Jeferson: Porque eu acho que ela não teria motivo pra fazer isso não,

o incentivo dela eu acho que mais foi a família, porque eu tive problemas com a família dela. (...) Mas de eu matar ela, de fazer isso, eu nunca fiz isso com ninguém, e graças a Deus, e ela sabe disso que eu sou contra, das pessoas assim, que tira a vida dos outro, eu sempre falava pra ela que eu não era de acordo a isso, eu acho que quem só deve tirar a vida da gente é Deus. Pronto, eu tou assim chocado, arrasado, porque eu não esperava isso dela não (Choro).

Paloma: Tá muito decepcionado é, Gustavo?

Gustavo: Oxe ... (começa a chorar) (Silêncio) Cidadão de bem, dentro

de uma delegacia. Coisa, que eu nem bati nela, penso só nas minhas filhas. (silêncio) O homem não deve chorar não, homem que é homem não chora não, mas infelizmente eu não aguento não.

Parece, então, que a denúncia, feita pela mulher ganha esse significado. A partir da denúncia da mulher, os homens começam a produzir outros sentidos de conjugalidade e afetividade:

Jeferson: É, a mãe dos meus filhos, gosto muito dela, é minha

companheira do dia a dia, é quer dizer eu tenho meu, meu cantinho, hoje eu tou só, porque ela fez isso né. Através também, eu acho que a ignorância minha né, não imaginava, que ela ia chegar a fazer isso comigo, porque se eu imaginasse que ela ia chegar a fazer isso comigo, eu acho que eu teria, teria pegado mais leve assim né, sei lá,

eu acho que eu, quando eu bebia, eu devo ter me alterado um pouco, aí ela deve ter ficado com medo.

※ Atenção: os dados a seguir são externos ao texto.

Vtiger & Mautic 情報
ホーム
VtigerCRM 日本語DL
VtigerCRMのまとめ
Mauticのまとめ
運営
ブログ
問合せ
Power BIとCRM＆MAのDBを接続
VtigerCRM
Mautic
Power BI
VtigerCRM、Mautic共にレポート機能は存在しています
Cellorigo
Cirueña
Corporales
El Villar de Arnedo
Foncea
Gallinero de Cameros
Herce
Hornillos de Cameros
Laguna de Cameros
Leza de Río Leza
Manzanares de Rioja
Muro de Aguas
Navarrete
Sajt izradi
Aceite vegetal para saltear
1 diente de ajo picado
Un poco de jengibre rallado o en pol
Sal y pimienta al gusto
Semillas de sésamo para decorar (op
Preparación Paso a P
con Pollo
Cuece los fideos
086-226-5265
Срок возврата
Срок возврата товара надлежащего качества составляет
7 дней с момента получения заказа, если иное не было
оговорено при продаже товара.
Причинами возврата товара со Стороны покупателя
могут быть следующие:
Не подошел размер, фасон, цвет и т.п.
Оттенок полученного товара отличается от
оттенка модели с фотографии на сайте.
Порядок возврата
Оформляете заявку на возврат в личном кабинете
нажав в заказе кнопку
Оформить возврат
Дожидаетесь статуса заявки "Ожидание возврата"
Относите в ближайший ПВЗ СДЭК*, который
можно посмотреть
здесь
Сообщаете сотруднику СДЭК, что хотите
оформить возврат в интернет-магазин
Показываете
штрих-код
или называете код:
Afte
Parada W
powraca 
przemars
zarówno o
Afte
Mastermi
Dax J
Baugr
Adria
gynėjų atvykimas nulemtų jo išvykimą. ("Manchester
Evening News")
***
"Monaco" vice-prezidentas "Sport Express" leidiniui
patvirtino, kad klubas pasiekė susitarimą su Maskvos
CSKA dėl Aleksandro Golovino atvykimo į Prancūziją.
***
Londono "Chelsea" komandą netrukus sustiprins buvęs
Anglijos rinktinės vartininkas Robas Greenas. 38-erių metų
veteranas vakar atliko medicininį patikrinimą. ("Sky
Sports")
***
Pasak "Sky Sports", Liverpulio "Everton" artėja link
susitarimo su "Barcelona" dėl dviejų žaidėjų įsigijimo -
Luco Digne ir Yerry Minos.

Gustavo: Um amor como qualquer um homem pode ter por uma

mulher, um amor verdadeiro.

Paloma: Um amor verdadeiro...Como é assim esse amor verdadeiro? Gustavo: Um amor verdadeiro é respeitá-la, entendeu? É nunca

maltratá-la, entendeu? Nunca pensei de maltratar ela, apesar do que vem acontecendo, infelizmente tá aí. Certo?! Espero que seja resolvido numa boa, e a partir de hoje mesmo, nem pra ela mais eu olho.